* _Problem statement_:
Reproduce the entries shown below only from the line with "left ankle: (146, 183)" down to the line with "right wrist: (58, 125)", keeping both end lines and copying each one exactly.

Human keypoint data:

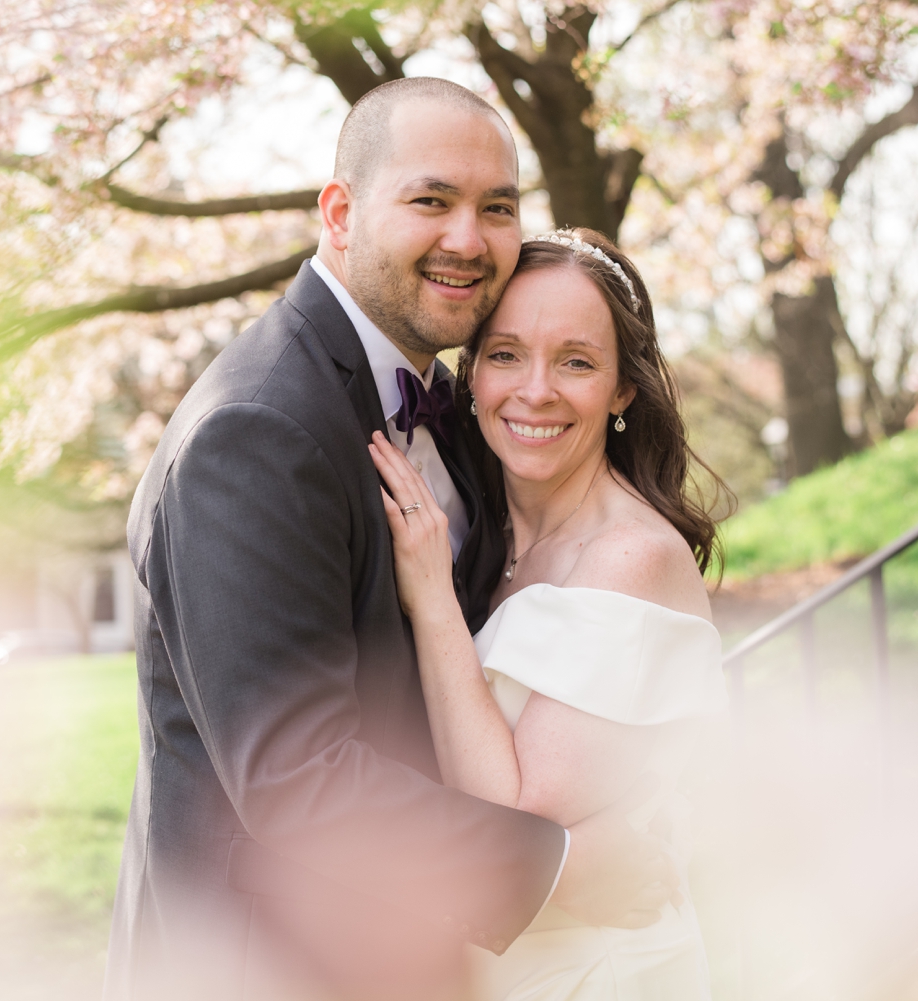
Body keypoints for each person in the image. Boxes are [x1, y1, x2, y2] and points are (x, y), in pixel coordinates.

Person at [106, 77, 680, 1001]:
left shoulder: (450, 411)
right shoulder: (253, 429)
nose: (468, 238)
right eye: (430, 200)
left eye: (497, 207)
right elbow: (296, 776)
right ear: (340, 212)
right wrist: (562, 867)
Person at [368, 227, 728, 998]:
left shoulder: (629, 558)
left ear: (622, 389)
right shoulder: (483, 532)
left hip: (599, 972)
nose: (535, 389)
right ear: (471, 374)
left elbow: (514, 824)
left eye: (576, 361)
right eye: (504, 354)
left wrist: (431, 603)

--

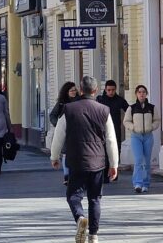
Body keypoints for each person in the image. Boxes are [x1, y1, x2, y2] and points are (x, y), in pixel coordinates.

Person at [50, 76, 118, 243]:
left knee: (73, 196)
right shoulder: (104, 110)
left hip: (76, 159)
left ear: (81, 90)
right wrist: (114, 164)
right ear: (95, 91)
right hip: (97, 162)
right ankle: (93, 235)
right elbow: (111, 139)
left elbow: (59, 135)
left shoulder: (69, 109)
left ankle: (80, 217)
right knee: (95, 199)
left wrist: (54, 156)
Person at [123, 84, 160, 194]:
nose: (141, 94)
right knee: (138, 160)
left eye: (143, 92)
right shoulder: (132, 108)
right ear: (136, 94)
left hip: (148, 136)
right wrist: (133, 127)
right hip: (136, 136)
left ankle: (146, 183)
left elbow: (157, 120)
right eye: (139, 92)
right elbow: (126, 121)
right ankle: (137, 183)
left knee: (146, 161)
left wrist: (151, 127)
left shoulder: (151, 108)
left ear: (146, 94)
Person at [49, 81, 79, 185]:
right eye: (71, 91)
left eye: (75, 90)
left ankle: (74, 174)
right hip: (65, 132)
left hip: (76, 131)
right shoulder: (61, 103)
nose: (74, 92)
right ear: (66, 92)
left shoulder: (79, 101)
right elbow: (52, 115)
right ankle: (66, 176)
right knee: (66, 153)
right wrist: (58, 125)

...

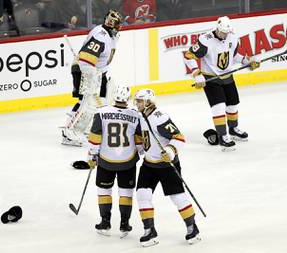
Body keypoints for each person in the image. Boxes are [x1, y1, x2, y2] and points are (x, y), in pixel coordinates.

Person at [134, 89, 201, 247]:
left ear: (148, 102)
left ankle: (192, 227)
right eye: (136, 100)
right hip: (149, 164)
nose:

* _Task response_:
left ankle: (146, 183)
left elbow: (157, 120)
right eye: (139, 92)
right elbow: (126, 121)
right ankle: (137, 183)
left knee: (146, 161)
left wrist: (151, 127)
left shoulder: (151, 108)
left ear: (146, 94)
Person at [49, 81, 79, 185]:
right eye: (71, 91)
left eye: (75, 90)
left ankle: (74, 174)
right hip: (65, 132)
left hip: (76, 131)
right shoulder: (61, 103)
nose: (74, 92)
right ear: (66, 92)
left shoulder: (79, 101)
right elbow: (52, 115)
right ankle: (66, 176)
right knee: (66, 153)
right wrist: (58, 125)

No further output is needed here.